Everything in the data gets repeated exactly, except for the pictures.

##### Provided data #####

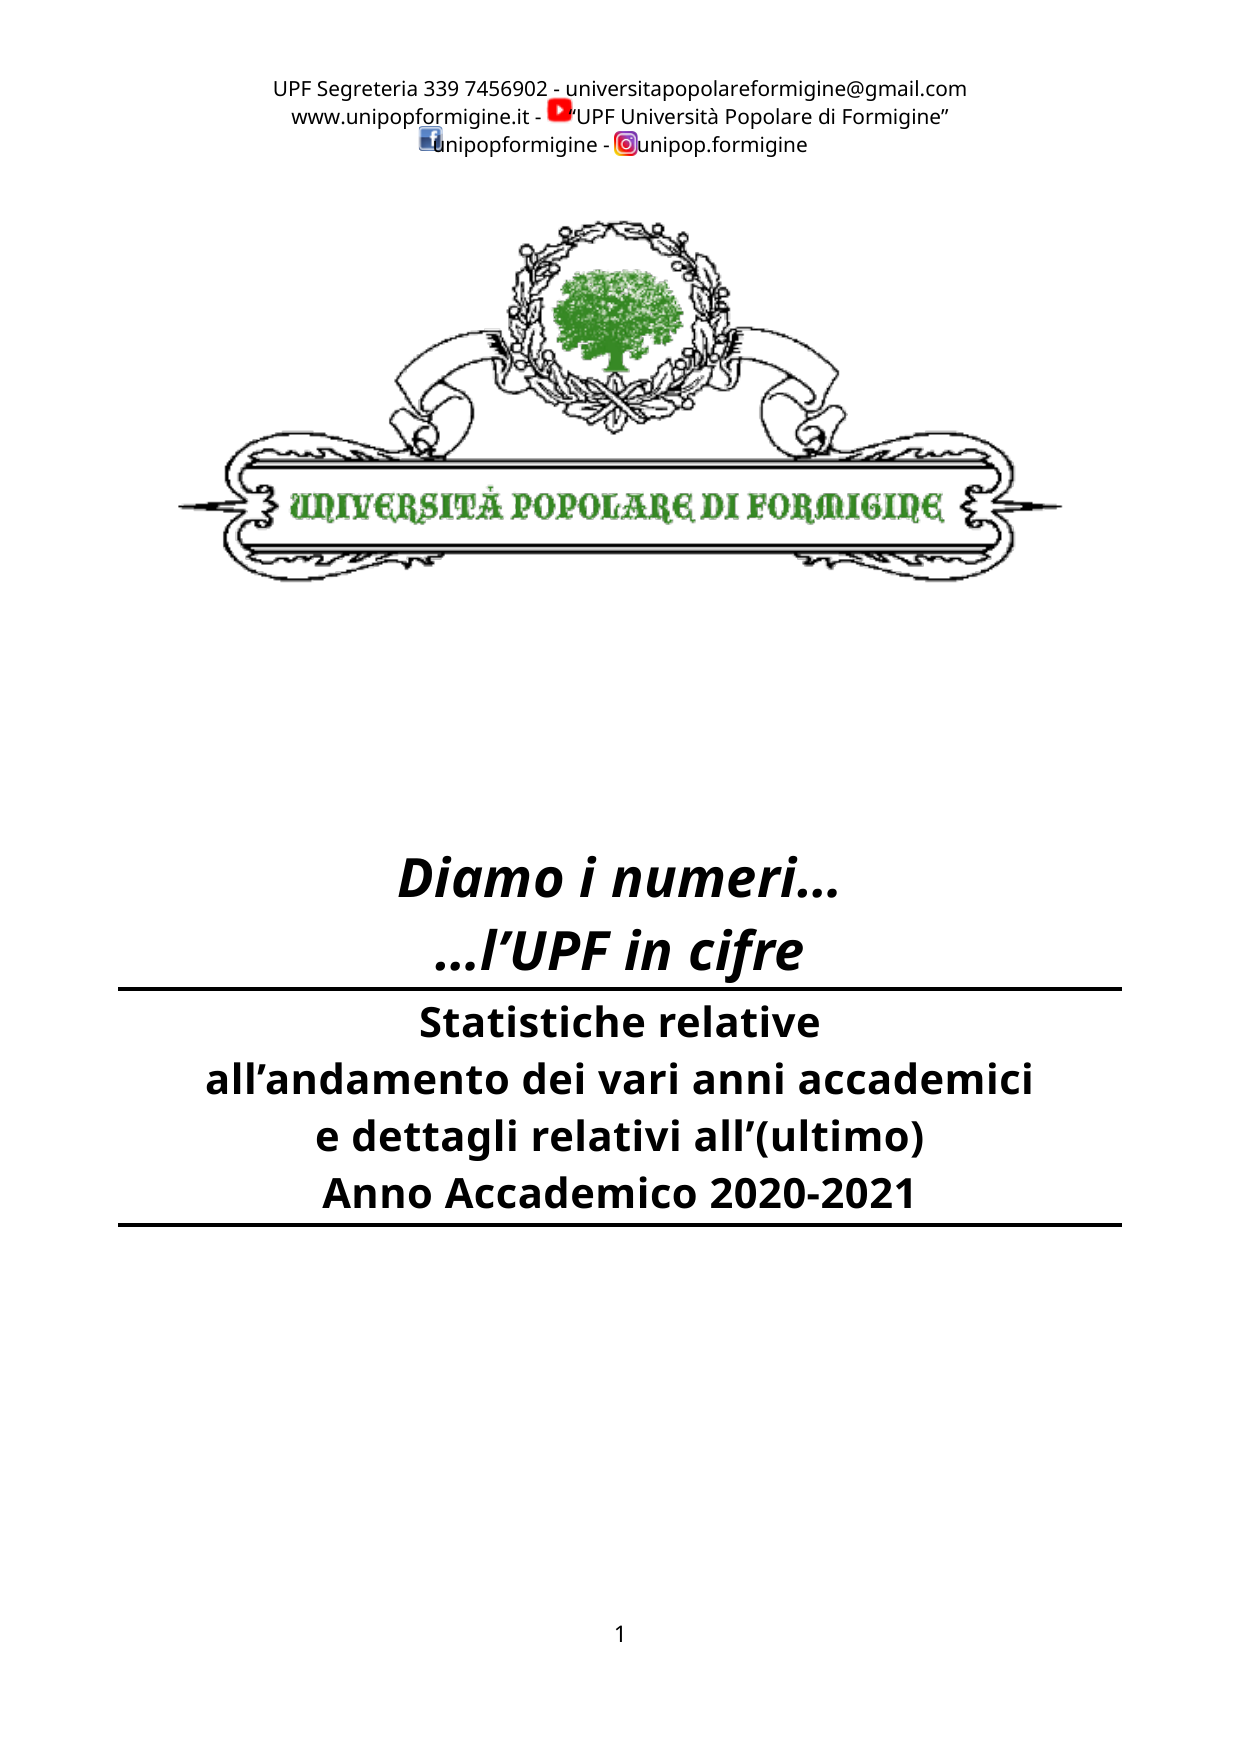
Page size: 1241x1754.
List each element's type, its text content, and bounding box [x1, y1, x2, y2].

title e dettagli relativi all’(ultimo) [118, 1107, 1122, 1164]
title …l’UPF in cifre [118, 913, 1122, 987]
title Diamo i numeri… [118, 839, 1122, 913]
title all’andamento dei vari anni accademici [118, 1050, 1122, 1107]
picture [177, 218, 1063, 584]
picture [418, 126, 443, 151]
title Anno Accademico 2020-2021 [118, 1164, 1122, 1223]
picture [614, 131, 638, 156]
title Statistiche relative [118, 991, 1122, 1050]
picture [546, 97, 576, 128]
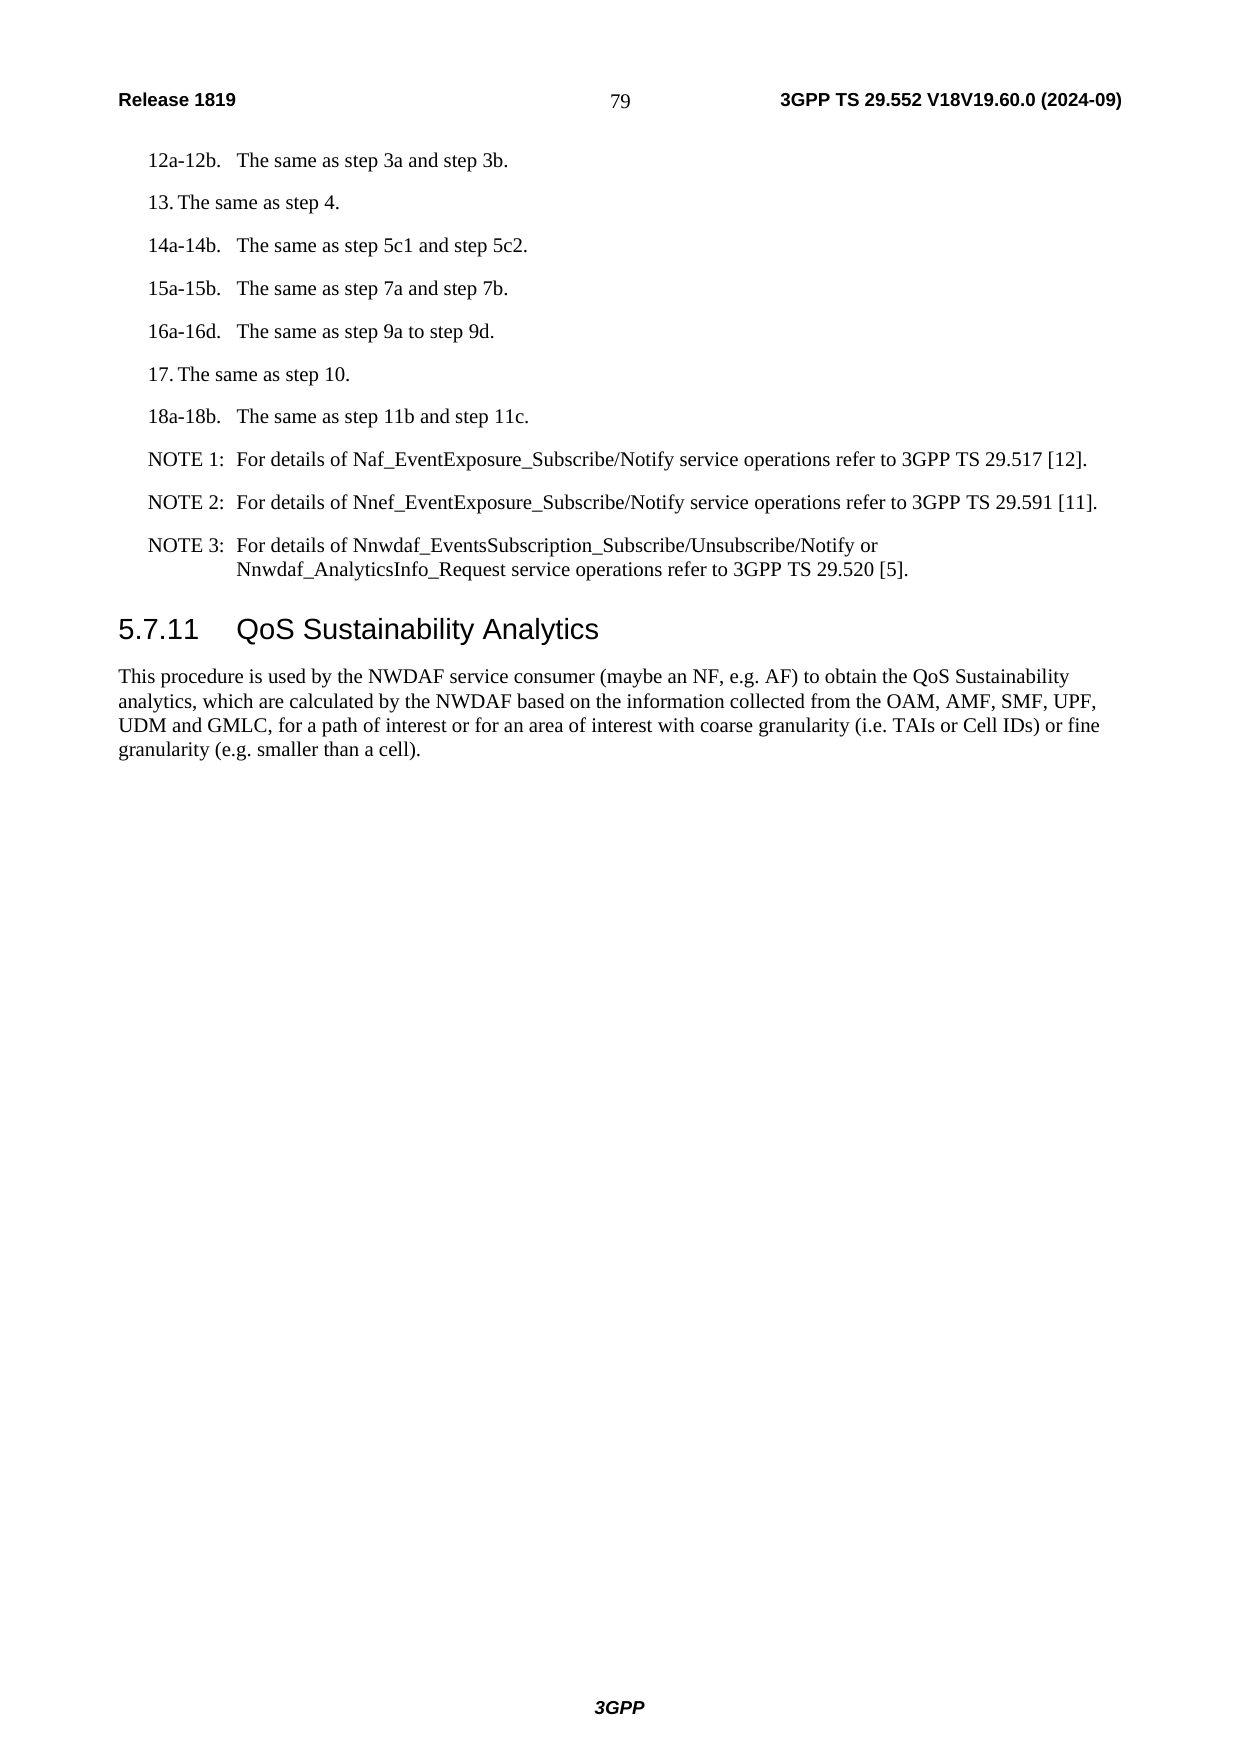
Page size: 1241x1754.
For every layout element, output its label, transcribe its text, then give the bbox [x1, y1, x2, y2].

#####

▶ [Finished task]
Page size: 1241x1754.
List each element's type, its text content, and bounding box [x1, y1, x2, y2].

title e dettagli relativi all’(ultimo) [118, 1107, 1122, 1164]
title …l’UPF in cifre [118, 913, 1122, 987]
title Diamo i numeri… [118, 839, 1122, 913]
title all’andamento dei vari anni accademici [118, 1050, 1122, 1107]
picture [177, 218, 1063, 584]
picture [418, 126, 443, 151]
title Anno Accademico 2020-2021 [118, 1164, 1122, 1223]
picture [614, 131, 638, 156]
title Statistiche relative [118, 991, 1122, 1050]
picture [546, 97, 576, 128]
Page size: 1241x1754.
For every layout element, output its label, transcribe its text, then give the bbox [x1, y1, x2, y2].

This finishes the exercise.